> [Work item]: Hunt for the word "elbow" across the entries below, copying each line that holds it.

═══ Exercise data

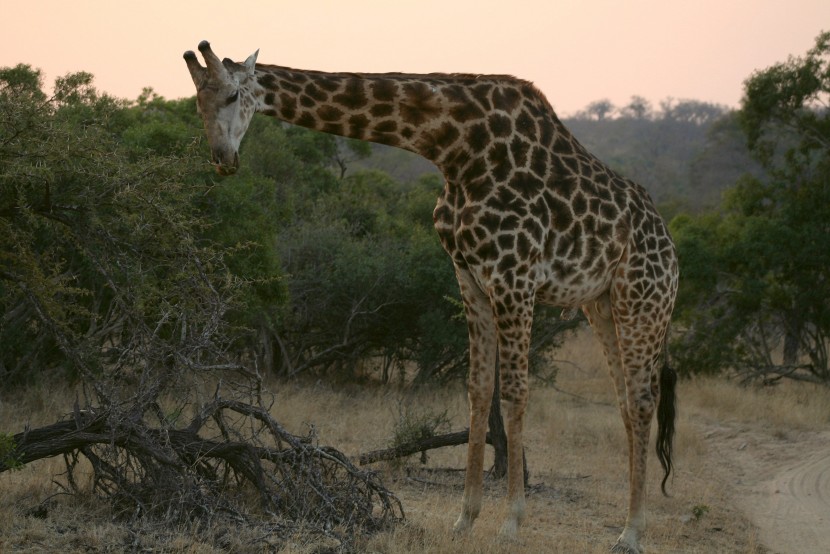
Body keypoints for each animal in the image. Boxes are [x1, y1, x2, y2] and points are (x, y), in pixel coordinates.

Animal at [185, 41, 680, 548]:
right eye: (197, 103)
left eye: (231, 95)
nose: (223, 159)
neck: (455, 147)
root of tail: (668, 243)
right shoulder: (469, 275)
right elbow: (478, 390)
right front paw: (466, 517)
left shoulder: (515, 275)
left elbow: (515, 394)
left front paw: (511, 521)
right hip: (601, 305)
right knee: (626, 402)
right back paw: (628, 524)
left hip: (643, 300)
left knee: (644, 400)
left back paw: (632, 533)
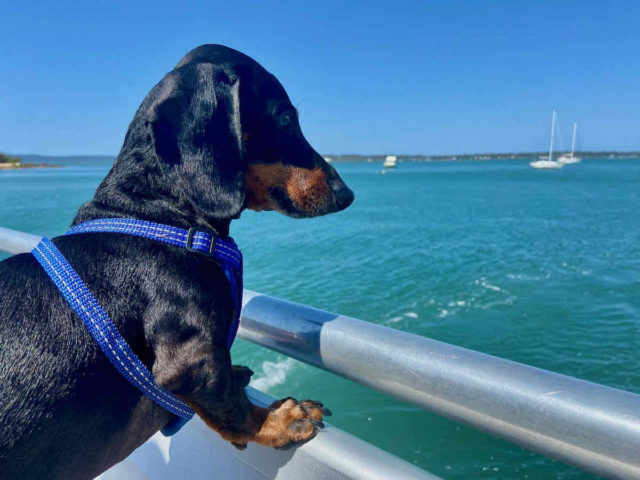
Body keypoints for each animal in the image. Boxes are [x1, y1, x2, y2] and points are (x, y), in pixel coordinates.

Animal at [0, 45, 356, 480]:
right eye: (287, 118)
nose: (347, 194)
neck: (156, 212)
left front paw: (239, 376)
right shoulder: (190, 359)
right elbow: (231, 406)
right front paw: (278, 421)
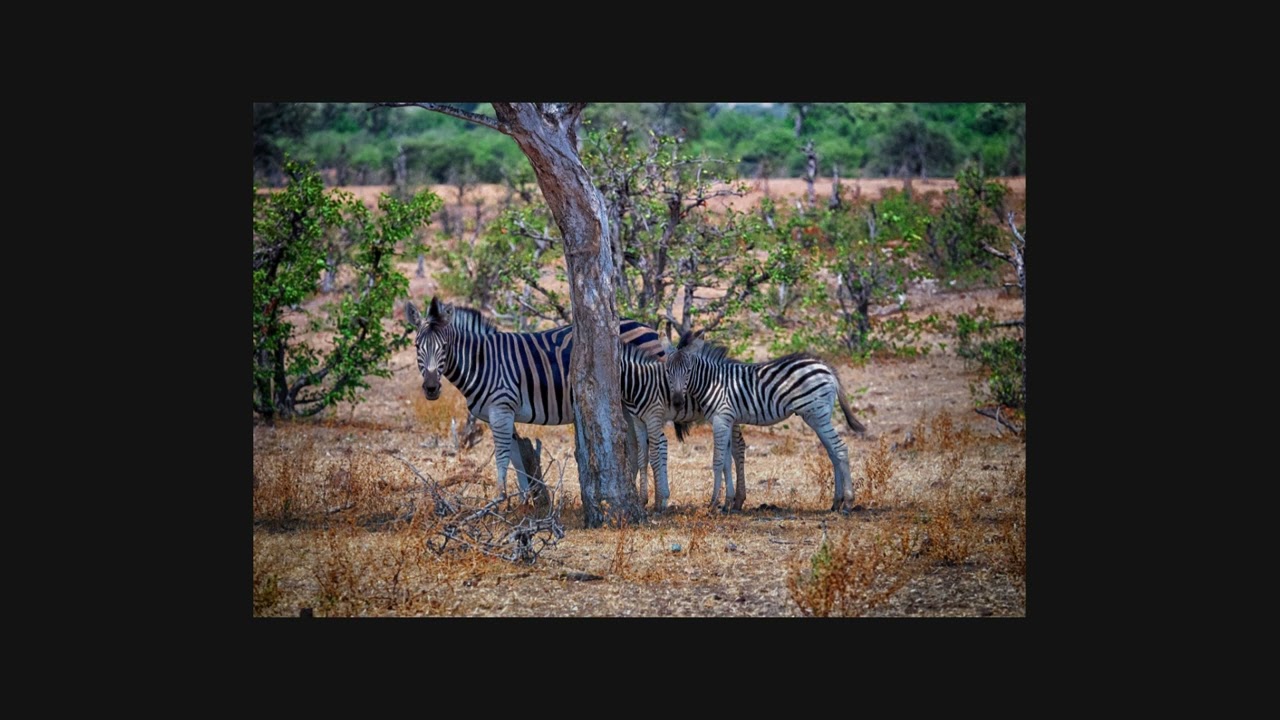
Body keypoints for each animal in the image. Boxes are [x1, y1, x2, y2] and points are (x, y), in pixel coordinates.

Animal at [406, 297, 740, 510]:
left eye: (445, 347)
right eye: (417, 346)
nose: (432, 388)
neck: (484, 361)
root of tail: (648, 328)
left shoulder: (501, 408)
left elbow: (501, 457)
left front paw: (500, 502)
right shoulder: (499, 414)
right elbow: (515, 456)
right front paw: (527, 502)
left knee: (660, 441)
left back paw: (660, 498)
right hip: (629, 403)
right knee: (636, 444)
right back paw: (636, 494)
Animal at [664, 328, 867, 513]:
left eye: (688, 371)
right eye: (668, 371)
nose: (677, 402)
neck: (712, 382)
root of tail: (826, 367)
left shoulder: (721, 419)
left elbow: (718, 461)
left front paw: (713, 504)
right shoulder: (727, 420)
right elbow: (727, 462)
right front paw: (728, 503)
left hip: (816, 415)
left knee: (840, 449)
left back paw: (848, 504)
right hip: (819, 416)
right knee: (833, 452)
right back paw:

══════

> [Solution]:
right elbow: (478, 390)
left elbow: (515, 394)
right elbow: (231, 406)
left elbow: (501, 457)
right elbow: (515, 456)
left elbow: (718, 461)
right elbow: (727, 462)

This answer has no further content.